Chappelear v. Dollar Rent-A-Car Systems, Inc.

Order, Supreme Court, Bronx County (Dianne Renwick, J.), entered on or about March 12, 2003, which granted the motion of defendant Dollar Rent-A-Car Systems, Inc. for summary judgment dismissing the complaint, unanimously reversed, on the law, without costs or disbursements, the motion denied and the complaint against said defendant reinstated.

The only issue presented on appeal is whether defendant Dollar Rent-A-Car Systems, Inc. presented sufficient proof to rebut, as a matter of law, the presumption of permissive use under Vehicle and Traffic Law § 388. On October 12, 1999, plaintiff was a passenger in a taxicab owned by defendant TA Taxi Service, *188Inc. and operated by defendant Frusnel Augustin,1 when, at the intersection of 71st Street and Lexington Avenue in Manhattan, the taxicab was struck in the rear by a 1999 gray Dodge bearing Pennsylvania license plate BYS7996, registered in the name of Dollar and operated by James Gilchrist, a defaulting defendant. As a result of the accident, plaintiff claims to have sustained personal injuries. In her complaint, plaintiff has alleged the foregoing facts as well as that Gilchrist “operated the aforementioned motor vehicle [i.e., BYS7996] with the permission and consent, express or implied, of [Dollar].” In its answer, Dollar denied knowledge or information sufficient to form a belief as to whether it owned the vehicle bearing license plate BYS7996 and denied that the “aforementioned motor vehicle” was operated with its consent.
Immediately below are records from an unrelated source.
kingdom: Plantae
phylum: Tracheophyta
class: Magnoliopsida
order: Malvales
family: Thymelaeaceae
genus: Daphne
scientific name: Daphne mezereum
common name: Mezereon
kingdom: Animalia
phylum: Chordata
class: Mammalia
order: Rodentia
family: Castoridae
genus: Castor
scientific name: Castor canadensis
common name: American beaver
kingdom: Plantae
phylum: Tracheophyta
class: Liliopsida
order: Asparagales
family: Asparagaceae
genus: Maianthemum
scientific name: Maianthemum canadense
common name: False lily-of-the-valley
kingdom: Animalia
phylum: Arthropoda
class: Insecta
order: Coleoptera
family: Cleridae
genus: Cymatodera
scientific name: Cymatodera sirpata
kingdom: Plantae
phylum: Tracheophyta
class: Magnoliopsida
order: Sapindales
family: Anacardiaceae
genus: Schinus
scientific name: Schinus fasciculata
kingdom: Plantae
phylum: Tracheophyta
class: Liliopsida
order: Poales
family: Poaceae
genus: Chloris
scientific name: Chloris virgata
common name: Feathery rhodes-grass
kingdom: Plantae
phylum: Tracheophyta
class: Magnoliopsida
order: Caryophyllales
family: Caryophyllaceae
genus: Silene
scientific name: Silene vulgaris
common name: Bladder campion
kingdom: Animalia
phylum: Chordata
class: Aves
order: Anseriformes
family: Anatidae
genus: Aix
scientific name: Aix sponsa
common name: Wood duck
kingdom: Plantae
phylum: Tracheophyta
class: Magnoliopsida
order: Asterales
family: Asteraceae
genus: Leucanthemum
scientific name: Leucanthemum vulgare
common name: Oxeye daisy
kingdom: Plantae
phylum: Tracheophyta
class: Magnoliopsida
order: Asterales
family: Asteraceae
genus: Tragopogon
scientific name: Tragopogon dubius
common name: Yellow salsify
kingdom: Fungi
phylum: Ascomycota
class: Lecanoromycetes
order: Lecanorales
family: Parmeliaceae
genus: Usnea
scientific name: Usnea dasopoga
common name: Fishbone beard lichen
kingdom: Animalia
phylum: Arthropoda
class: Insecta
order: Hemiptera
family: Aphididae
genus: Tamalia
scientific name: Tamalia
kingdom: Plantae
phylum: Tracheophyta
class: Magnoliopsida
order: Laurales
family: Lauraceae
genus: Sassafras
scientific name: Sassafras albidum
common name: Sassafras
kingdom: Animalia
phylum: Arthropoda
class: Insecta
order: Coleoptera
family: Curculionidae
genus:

After discovery was completed, Dollar moved for summary judgment dismissing the complaint, asserting that “dollar[ ] was the owner of a 1999 Dodge Intrepid bearing the New York State Registration # B2R5286 and VIN # 2B38D46R6XH796393 .... That on August 26, 1999, Mr. Reginald Grant rented from dollar, said 1999 Dodge Intrepid” (emphasis added)2 from Dollar’s rental facility at Philadelphia International Airport in Philadelphia, Pennsylvania. Dollar further asserted that following Grant’s failure to return the rental vehicle on August 28, 1999, it adhered to its own written procedures on reporting a stolen or overdue vehicle and that its computer printout indicated that the vehicle rented to Grant was reported stolen on October 6, 1999. In opposition, plaintiff argued that Dollar failed to show that its stolen vehicle, rented by Reginald Grant, was the same vehicle involved in the accident, given the difference in license plate numbers, and that, therefore, Gilchrist, the operator, had constructive consent as a matter of law. In reply, Dollar alleged that “Police Officer Stuart Edelson . . . stated that he was informed by ... an employee at dollar, that said vehicle [a 1999 gray Dodge Intrepid] was being operated by Mr. Gilchrist without ‘permission or authority to take, possess or otherwise use the vehicle’. . . . It is again expressed that the vehicle in question was reported stolen. Had Mr. Grant himself been operating the vehicle, he would not have had the permission and consent of dollar.” Supreme Court granted the motion, finding that Dollar “established through an affidavit and *189documentary evidence that the motor vehicle in question was stolen at the time of the accident.” We reverse.

We find that, given the unexplained circumstances as to the discrepancy between the license plate number on the car involved in the accident—BYS7996—and that on the car reported stolen—BZR5286—Dollar failed to sustain its initial burden or, at the very least, plaintiff has succeeded in raising an issue of fact as to permissive use of the vehicle bearing license BYS7996.3 We so conclude, notwithstanding that Dollar may have established that the vehicle rented to Reginald Grant bearing license plate BZR5286 had been reported stolen. In order to show entitlement to summary judgment, it was incumbent upon Dollar to resolve the discrepancy as to the identity of the vehicle involved in the accident. If Dollar believes that the two vehicles are the same, a position it never asserted, it should say so and be prepared to demonstrate its proof of that fact. It hardly needs repeating that under Vehicle and Traffic Law § 388 (1) “proof of ownership of a motor vehicle creates a rebuttable presumption that the driver was using the vehicle with the owner’s permission, express or implied . . . and . . . this presumption continues until there is substantial evidence to the contrary” (Leotta v Plessinger, 8 NY2d 449, 461 [1960]). Concur—Buckley, P.J., Nardelli, Sullivan and Lerner, JJ.

. We are told that summary judgment has been granted in favor of the taxi owner and its driver.

. At his deposition, Anthony Ditrolio, a senior station manager at Dollar’s Philadelphia International Airport location, identified the license number of the vehicle rented to Grant as BZR5286, which was also the license number appearing on the rental agreement between Grant and Dollar.

. There is also a discrepancy between the VIN number on the vehicle reported stolen—2B3HD46R6XH796393 or 2B38D46R6XH796393—and that on the vehicle bearing the license plate number BYS7996— 2B3HD46R8XH796394.